══ PROVIDED DATA ══
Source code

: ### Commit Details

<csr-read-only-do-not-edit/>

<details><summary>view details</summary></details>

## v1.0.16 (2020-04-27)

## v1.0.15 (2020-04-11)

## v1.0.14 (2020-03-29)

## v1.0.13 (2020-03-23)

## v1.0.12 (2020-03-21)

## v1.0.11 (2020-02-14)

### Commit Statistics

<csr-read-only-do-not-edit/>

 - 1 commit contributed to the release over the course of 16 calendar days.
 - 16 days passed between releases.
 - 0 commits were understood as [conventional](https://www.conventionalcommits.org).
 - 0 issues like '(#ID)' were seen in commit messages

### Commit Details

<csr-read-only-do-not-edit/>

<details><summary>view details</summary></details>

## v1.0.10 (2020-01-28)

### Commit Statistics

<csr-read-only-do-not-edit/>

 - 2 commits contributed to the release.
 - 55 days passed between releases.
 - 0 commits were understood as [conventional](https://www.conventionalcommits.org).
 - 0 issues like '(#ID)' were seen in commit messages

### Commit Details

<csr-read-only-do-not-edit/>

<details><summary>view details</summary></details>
═══
Repeat the material in full. Change nothing.

** SOLUTION TO THIS TASK **
Source code

: ### Commit Details

<csr-read-only-do-not-edit/>

<details><summary>view details</summary></details>

## v1.0.16 (2020-04-27)

## v1.0.15 (2020-04-11)

## v1.0.14 (2020-03-29)

## v1.0.13 (2020-03-23)

## v1.0.12 (2020-03-21)

## v1.0.11 (2020-02-14)

### Commit Statistics

<csr-read-only-do-not-edit/>

 - 1 commit contributed to the release over the course of 16 calendar days.
 - 16 days passed between releases.
 - 0 commits were understood as [conventional](https://www.conventionalcommits.org).
 - 0 issues like '(#ID)' were seen in commit messages

### Commit Details

<csr-read-only-do-not-edit/>

<details><summary>view details</summary></details>

## v1.0.10 (2020-01-28)

### Commit Statistics

<csr-read-only-do-not-edit/>

 - 2 commits contributed to the release.
 - 55 days passed between releases.
 - 0 commits were understood as [conventional](https://www.conventionalcommits.org).
 - 0 issues like '(#ID)' were seen in commit messages

### Commit Details

<csr-read-only-do-not-edit/>

<details><summary>view details</summary></details>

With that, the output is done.